**EXERCISE PROMPT**
Take every line of the material below that includes the string "shoulder" and copy it out.
----- SUPPLIED DATA -----
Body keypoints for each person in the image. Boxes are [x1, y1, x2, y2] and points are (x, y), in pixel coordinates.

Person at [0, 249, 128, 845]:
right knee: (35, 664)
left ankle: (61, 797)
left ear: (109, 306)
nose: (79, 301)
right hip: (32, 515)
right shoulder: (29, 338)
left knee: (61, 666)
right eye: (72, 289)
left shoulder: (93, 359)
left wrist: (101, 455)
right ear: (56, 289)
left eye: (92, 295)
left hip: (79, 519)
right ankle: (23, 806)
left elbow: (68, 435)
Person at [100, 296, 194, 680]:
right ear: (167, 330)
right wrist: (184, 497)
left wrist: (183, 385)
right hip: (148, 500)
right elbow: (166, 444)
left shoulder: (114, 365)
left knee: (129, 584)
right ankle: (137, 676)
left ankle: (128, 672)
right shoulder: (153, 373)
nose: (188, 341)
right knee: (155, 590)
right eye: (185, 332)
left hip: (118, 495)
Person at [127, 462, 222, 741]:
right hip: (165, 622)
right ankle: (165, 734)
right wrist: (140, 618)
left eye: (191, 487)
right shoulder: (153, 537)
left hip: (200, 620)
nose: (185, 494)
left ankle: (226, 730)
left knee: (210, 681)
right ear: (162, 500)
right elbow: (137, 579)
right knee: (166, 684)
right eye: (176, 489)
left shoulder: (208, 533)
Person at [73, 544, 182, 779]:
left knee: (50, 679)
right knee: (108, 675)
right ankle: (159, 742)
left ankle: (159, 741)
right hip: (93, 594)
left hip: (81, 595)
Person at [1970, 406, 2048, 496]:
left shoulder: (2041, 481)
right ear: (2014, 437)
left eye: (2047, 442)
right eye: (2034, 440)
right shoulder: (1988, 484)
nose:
-----
**ANSWER FOR THIS EXERCISE**
right shoulder: (29, 338)
left shoulder: (93, 359)
left shoulder: (114, 365)
right shoulder: (153, 373)
right shoulder: (153, 537)
left shoulder: (208, 533)
left shoulder: (2041, 481)
right shoulder: (1988, 484)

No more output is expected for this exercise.